Click BLAST, leaving the other settings at their default options.
You should see two results, in which the query sequence (modern human) is compared to one of the subject sequences, Neanderthal or Denisovan. Note that the query sequence is 99% similar to the Neanderthal sequence, and 98% similar to the Denisovan sequence.
To see how the sequences differ and what the biological significance might be:
Click on the name of the first result (Homo sapiens neanderthalis). You should see a base-by-base comparison of the two sequences in two lines. The top line is the query sequence (modern human). In the second line, representing the subject sequence (ancient human), bases where the subject sequence is identical to the query sequence are replaced by dots, and bases where the subject sequence differs from the query sequence appear in red.
Scroll down to the first coding sequence (CDS). The CDS regions are displayed in four lines: the first line shows the amino acid translation for the query sequence (modern human) on the second line. The third line is the subject sequence (ancient human), and the one below shows the amino acid translation for the subject sequence.
Note that there are two additional amino acids, M (methionine) and P (proline), at the beginning of the protein sequence in modern humans compared to Neanderthal. This is due to the substitution of T (thymine) at position 3308 in the modern human sequence for C (cytosine) in the analogous position in the Neanderthal sequence.
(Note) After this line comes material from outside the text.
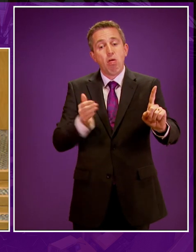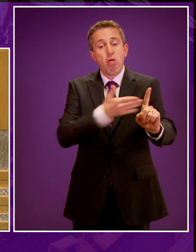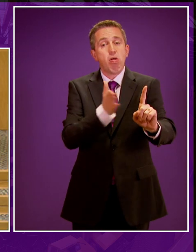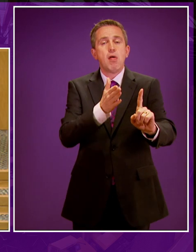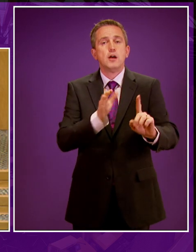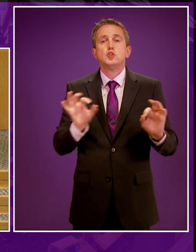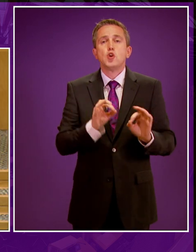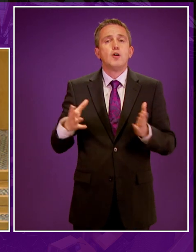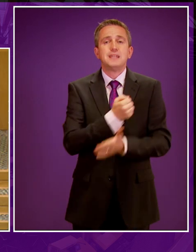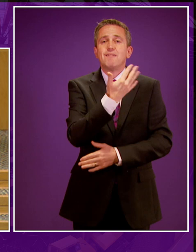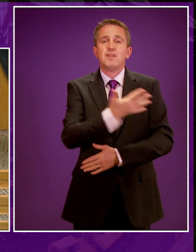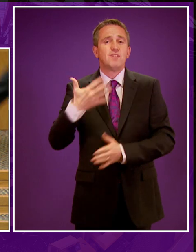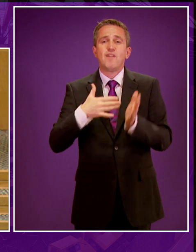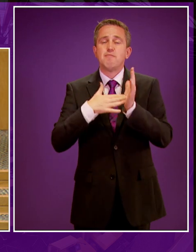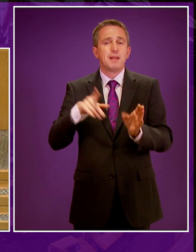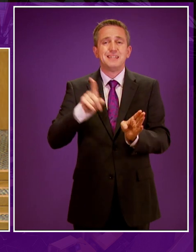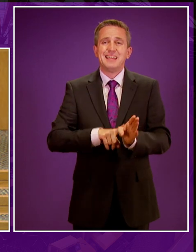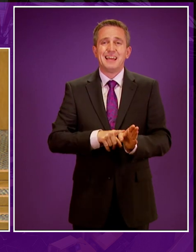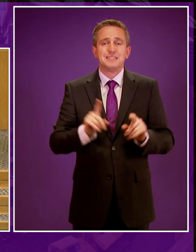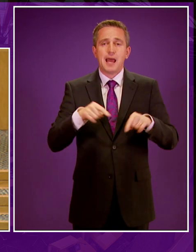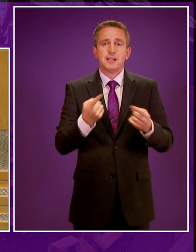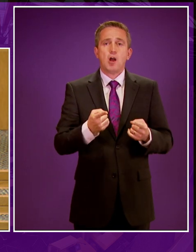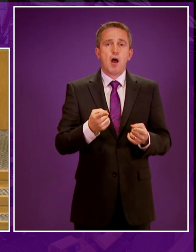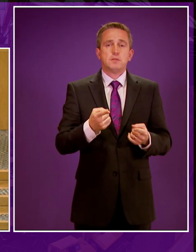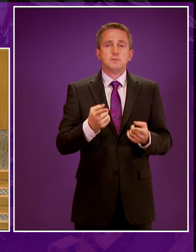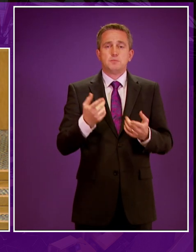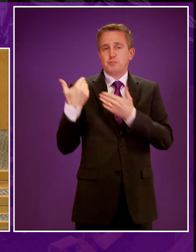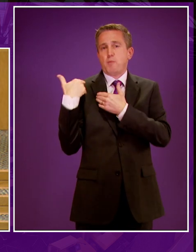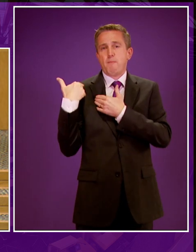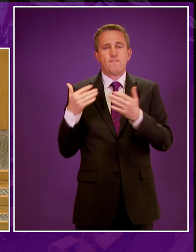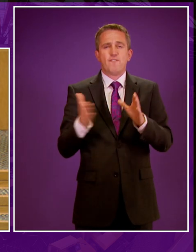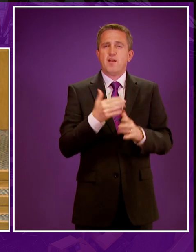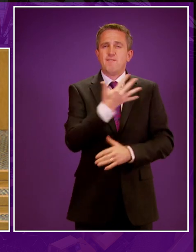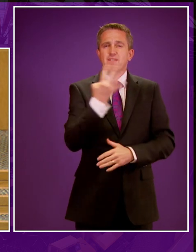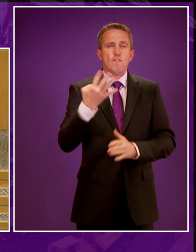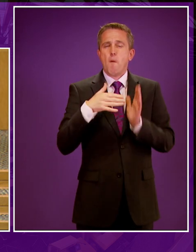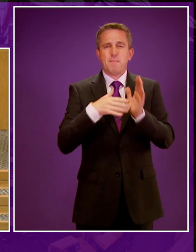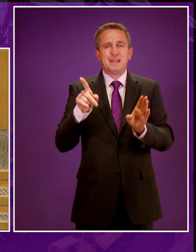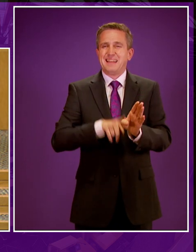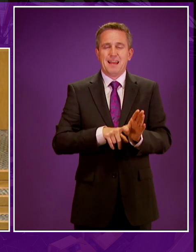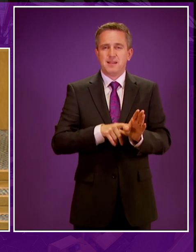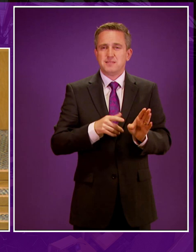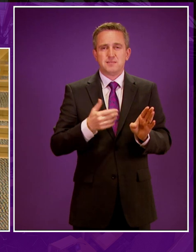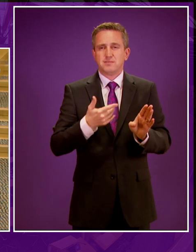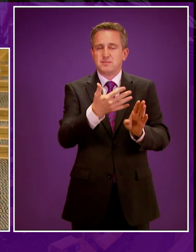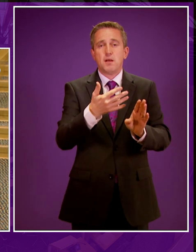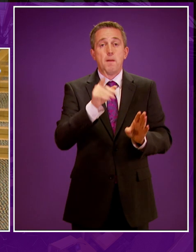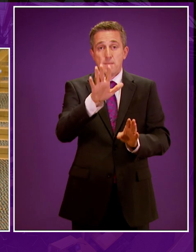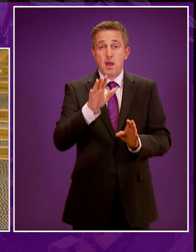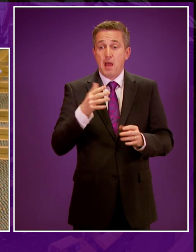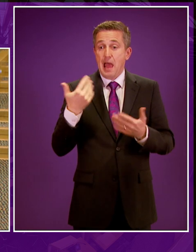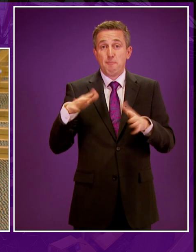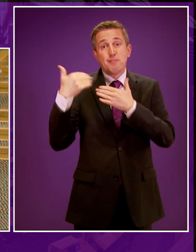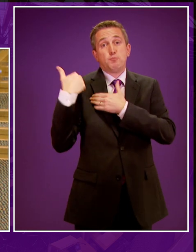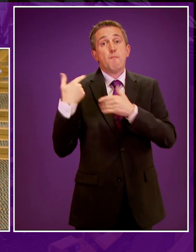million years, I can't take credit for the first 54 million plus years of the process that Angus MacDonald referred to, but certainly the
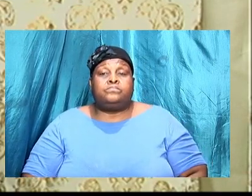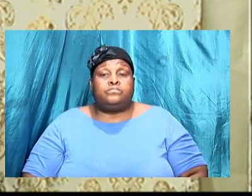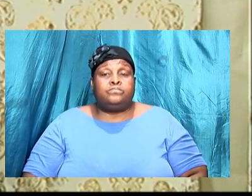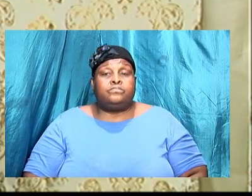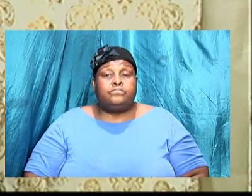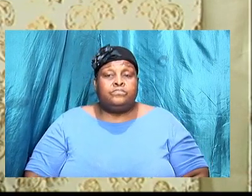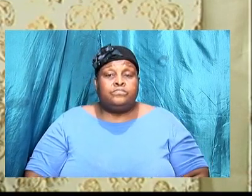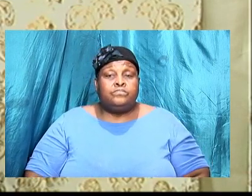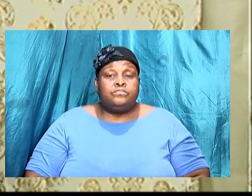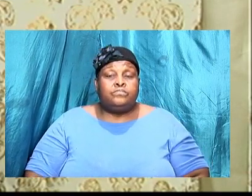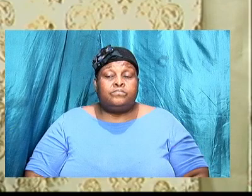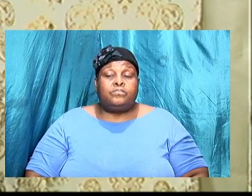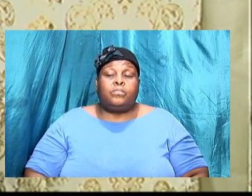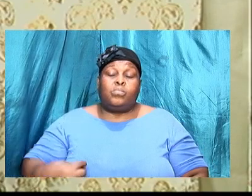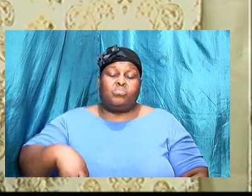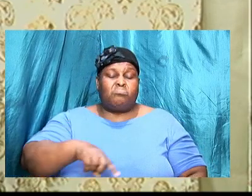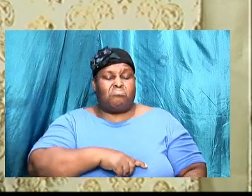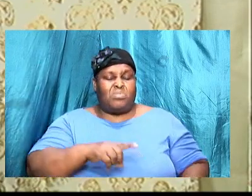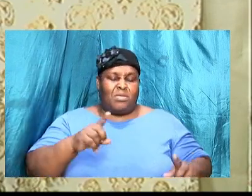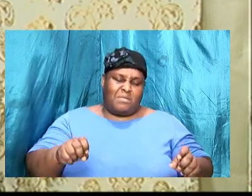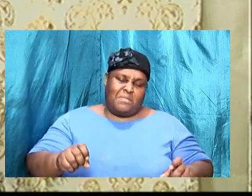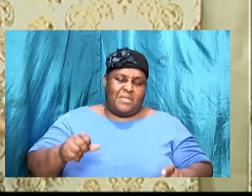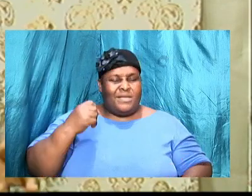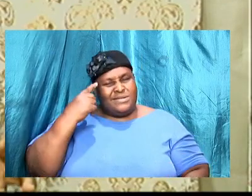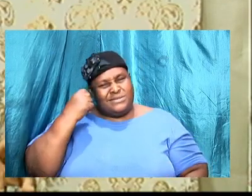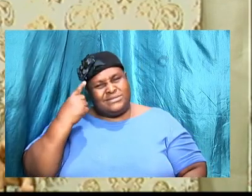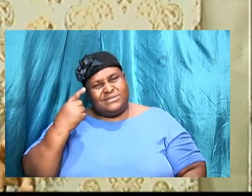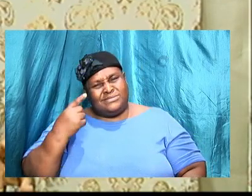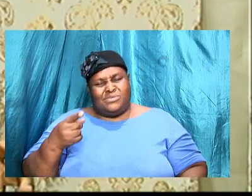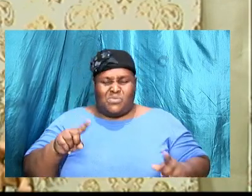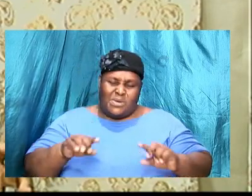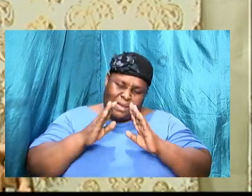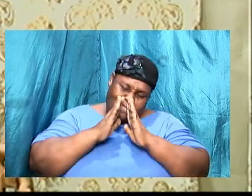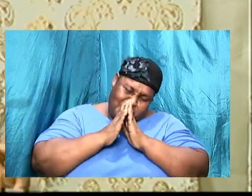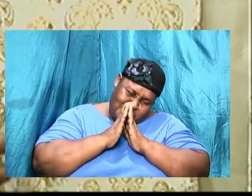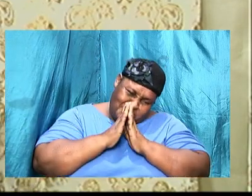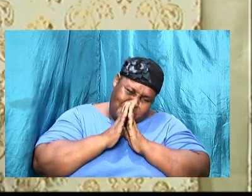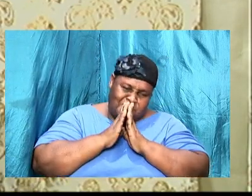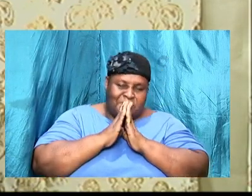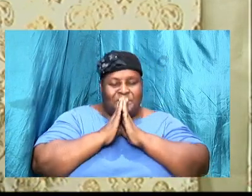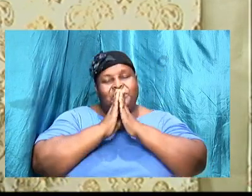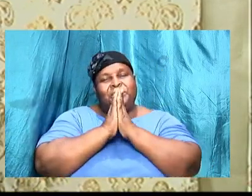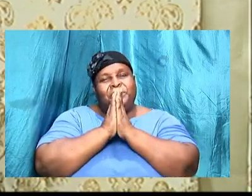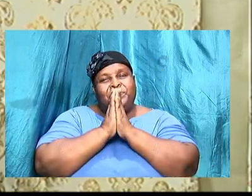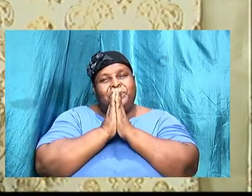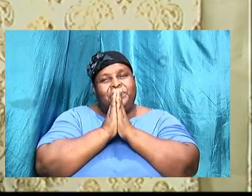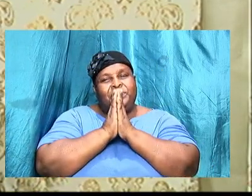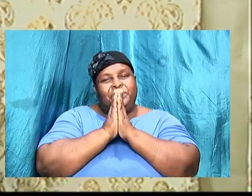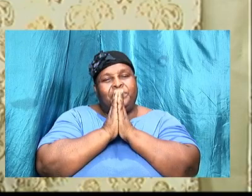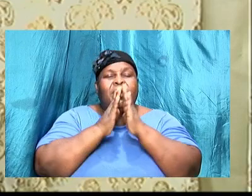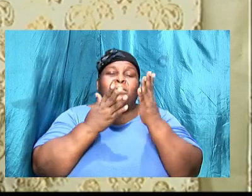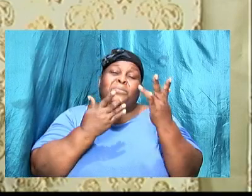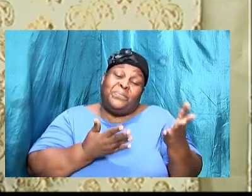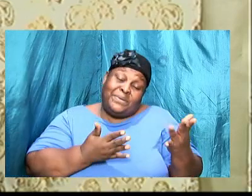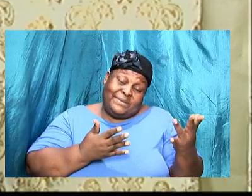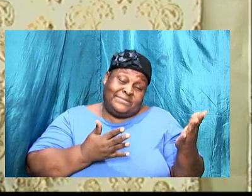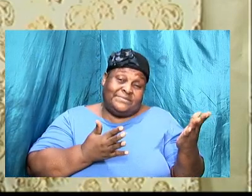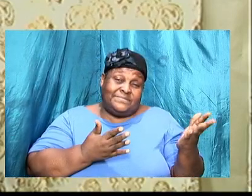we must understand that while praying and waiting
Note as well that the substitution of A (adenine) at position 3334 in the modern human sequence for G (guanine) in the Neanderthal sequence results in an amino acid difference in the protein sequences. In the modern human protein sequence an I (isoleucine) replaces a V (valine) present in the Neanderthal protein sequence.
To investigate the biological significance of this change, go to the Amino Acid Explorer. In the left-hand menu, use the Compare tool to see what effects a change from V to I might have. Look at both the text and graphics comparisons. Does this seem to be a conservative mutation (that is, one that results in little or no change in protein structure or function) or a non-conservative mutation (that is, one that results in a significant change in protein structure or function)?
Now scroll down to the Denisovan result and look at positions 3308 and 3334 in the query sequence. Are there any differences in the Denisovan sequence at these positions?